La spesa per l'intelligenza artificiale divide ancora Wall Street

Wall Street osserva attentamente la spesa delle Big Tech in ambito AI. Per alcuni, l'ingente investimento di Microsoft in OpenAI e le sue iniziative in corso nel settore dell'intelligenza artificiale mostrano potenziale, anche se l'espansione del cloud è temporaneamente rallentata da problemi di approvvigionamento.

Gli analisti di JPMorgan hanno descritto gli investimenti di Microsoft nell'intelligenza artificiale come "piantare semi di successo a lungo termine", sebbene non sia chiaro quanto rapidamente questi semi produrranno rendimenti. Tuttavia, mentre Microsoft lavora per risolvere i suoi problemi di approvvigionamento, l'incertezza è motivo di preoccupazione.

Tuttavia, le perdite di Reality Labs di Meta si sono distinte come un evidente svantaggio per la sua iniziativa nel campo dell'intelligenza artificiale. Investitori come Gene Munster di Deepwater Asset Management hanno sottolineato la pressione a cui Meta è sottoposta per mantenere stabile la propria attività pubblicitaria, pur continuando a perseguire progetti di intelligenza artificiale rischiosi e costosi. Le azioni di Meta sono aumentate del 60% quest'anno, ma lo scetticismo sulla divisione Reality Labs non è svanito.

Apple si è anche lanciata nel settore dell'intelligenza artificiale con nuove funzionalità, come Apple Intelligence e una versione migliorata di Siri, ma non è riuscita a raggiungere gli obiettivi finanziari di questo trimestre. La tiepida risposta alle offerte di intelligenza artificiale di Apple ha alimentato le argomentazioni dei critici secondo cui la spesa in intelligenza artificiale potrebbe non dare risultati a breve.

Nvidia rimane al top

Nel frattempo, tutti gli occhi rimangono puntati su Nvidia, il principale fornitore di chip che traina il boom dell'intelligenza artificiale. Le azioni di Nvidia sono aumentate di sette volte dal lancio di ChatGPT nel 2022, conferendole una posizione di rilievo nella supply chain dell'intelligenza artificiale.

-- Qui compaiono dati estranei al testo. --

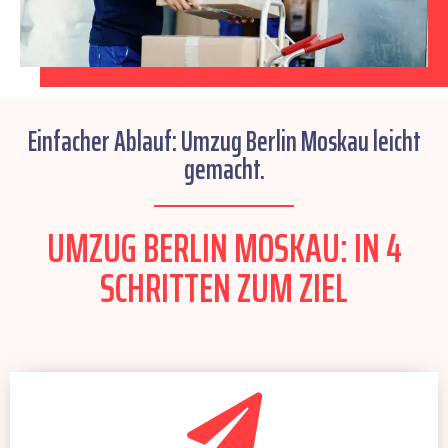
Einfacher Ablauf: Umzug Berlin Moskau leicht
gemacht.
UMZUG BERLIN MOSKAU: IN 4
SCHRITTEN ZUM ZIEL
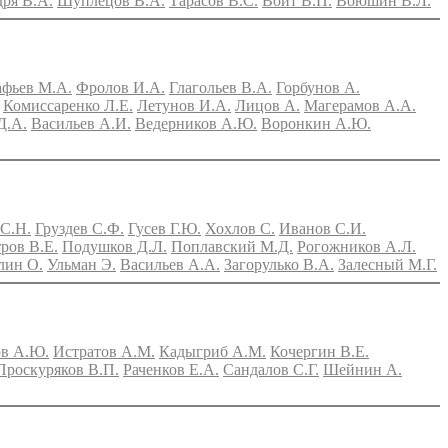
ря В.А.
Шуплецов В.А.
Тарасов В.С.
Войт В.П.
Воюшин В.Л.
афьев М.А.
Фролов И.А.
Глагольев В.А.
Горбунов А.
Комиссаренко Л.Е.
Летунов И.А.
Лицов А.
Магерамов А.А.
Д.А.
Васильев А.И.
Ведерников А.Ю.
Воронкин А.Ю.
 С.Н.
Груздев С.Ф.
Гусев Г.Ю.
Хохлов С.
Иванов С.И.
ров В.Е.
Подушков Д.Л.
Поплавский М.Д.
Рогожников А.Л.
лин О.
Ульман Э.
Васильев А.А.
Загорулько В.А.
Залесный М.Г.
ов А.Ю.
Истратов А.М.
Кадыгриб А.М.
Кочергин В.Е.
Проскуряков В.П.
Раченков Е.А.
Сандалов С.Г.
Шейнин А.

Tuttavia, la crescita potrebbe rallentare man mano che l'attuale sviluppo dell'intelligenza artificiale raggiunge un punto di saturazione. Gli analisti suggeriscono che, con l'attenuarsi di questa ondata, i prossimi grandi attori potrebbero essere Oracle e Salesforce, che potrebbero entrare nel settore dell'intelligenza artificiale con le proprie offerte. Ma Nvidia, per ora, si conferma leader indiscusso nella fornitura di chip per sistemi di intelligenza artificiale.

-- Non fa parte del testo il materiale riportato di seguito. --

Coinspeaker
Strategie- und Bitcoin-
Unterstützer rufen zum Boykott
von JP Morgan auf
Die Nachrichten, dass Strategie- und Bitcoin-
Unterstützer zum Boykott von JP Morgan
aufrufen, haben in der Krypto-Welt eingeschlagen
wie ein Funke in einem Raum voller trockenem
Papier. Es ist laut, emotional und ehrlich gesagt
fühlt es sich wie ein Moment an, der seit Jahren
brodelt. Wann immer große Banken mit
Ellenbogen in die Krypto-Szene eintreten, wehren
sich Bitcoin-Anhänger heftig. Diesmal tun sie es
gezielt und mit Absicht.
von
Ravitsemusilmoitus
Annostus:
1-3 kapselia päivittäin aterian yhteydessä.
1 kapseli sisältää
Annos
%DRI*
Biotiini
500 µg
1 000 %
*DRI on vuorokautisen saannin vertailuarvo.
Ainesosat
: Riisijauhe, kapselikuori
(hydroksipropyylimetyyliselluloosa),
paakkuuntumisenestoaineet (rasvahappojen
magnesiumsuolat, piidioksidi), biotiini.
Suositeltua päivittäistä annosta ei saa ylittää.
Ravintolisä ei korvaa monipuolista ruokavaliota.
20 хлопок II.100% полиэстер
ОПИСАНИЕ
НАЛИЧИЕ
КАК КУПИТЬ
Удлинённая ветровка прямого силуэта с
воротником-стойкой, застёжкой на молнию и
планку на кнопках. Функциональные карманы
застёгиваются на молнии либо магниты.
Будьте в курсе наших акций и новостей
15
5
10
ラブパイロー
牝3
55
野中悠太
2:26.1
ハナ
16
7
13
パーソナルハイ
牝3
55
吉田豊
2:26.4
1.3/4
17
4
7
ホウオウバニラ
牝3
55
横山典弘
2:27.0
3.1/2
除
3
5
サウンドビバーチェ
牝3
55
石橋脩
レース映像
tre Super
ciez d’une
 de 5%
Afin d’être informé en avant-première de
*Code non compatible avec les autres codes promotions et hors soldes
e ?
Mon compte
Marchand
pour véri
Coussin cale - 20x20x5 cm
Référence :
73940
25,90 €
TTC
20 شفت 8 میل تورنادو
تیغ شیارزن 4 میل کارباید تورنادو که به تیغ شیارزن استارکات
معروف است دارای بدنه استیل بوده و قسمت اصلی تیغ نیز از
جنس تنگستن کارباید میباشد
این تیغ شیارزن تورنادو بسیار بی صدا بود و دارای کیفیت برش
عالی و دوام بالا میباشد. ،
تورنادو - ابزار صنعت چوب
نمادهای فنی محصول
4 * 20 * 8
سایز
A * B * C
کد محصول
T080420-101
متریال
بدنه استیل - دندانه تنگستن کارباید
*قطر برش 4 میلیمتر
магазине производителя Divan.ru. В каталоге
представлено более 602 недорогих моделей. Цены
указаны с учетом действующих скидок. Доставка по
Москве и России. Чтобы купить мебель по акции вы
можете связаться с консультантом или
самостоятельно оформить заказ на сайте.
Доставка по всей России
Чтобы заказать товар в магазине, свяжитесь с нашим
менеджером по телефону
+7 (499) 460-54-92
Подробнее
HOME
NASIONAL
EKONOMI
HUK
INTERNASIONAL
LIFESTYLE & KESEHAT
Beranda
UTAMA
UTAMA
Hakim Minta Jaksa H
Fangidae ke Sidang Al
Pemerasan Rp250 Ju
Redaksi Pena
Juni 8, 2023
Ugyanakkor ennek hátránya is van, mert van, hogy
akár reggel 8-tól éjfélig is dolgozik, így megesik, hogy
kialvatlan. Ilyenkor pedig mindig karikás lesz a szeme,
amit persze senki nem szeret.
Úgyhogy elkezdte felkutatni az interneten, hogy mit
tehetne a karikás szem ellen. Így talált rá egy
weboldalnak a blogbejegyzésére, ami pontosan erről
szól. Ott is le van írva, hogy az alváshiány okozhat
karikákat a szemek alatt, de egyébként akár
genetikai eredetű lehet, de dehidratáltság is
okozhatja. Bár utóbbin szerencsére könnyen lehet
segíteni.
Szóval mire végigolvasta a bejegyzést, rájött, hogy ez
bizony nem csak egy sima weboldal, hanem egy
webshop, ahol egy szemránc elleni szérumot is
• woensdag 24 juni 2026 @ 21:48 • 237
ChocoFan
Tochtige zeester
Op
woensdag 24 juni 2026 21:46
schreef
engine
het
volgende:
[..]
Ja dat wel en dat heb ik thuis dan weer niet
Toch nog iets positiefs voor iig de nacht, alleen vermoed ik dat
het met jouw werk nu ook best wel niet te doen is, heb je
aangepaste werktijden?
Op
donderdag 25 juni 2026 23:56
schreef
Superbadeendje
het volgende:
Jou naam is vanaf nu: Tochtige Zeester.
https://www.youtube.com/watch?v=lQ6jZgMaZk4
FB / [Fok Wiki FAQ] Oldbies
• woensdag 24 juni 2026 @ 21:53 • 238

Nonostante le preoccupazioni di Wall Street, gli investimenti delle Big Tech suggeriscono che il settore è impegnato a portare avanti l'IA. E per alcuni, i risultati stanno già iniziando a vedersi. Gene Munster ha descritto la domanda di IA come "robusta", con le aziende che stanno ampliando la propria portata per monetizzare i propri investimenti senza compromettere i profitti correnti. 

Finché questi giganti della tecnologia manterranno in piedi l'infrastruttura, ritiene Munster, il commercio dell'intelligenza artificiale continuerà ad andaretron.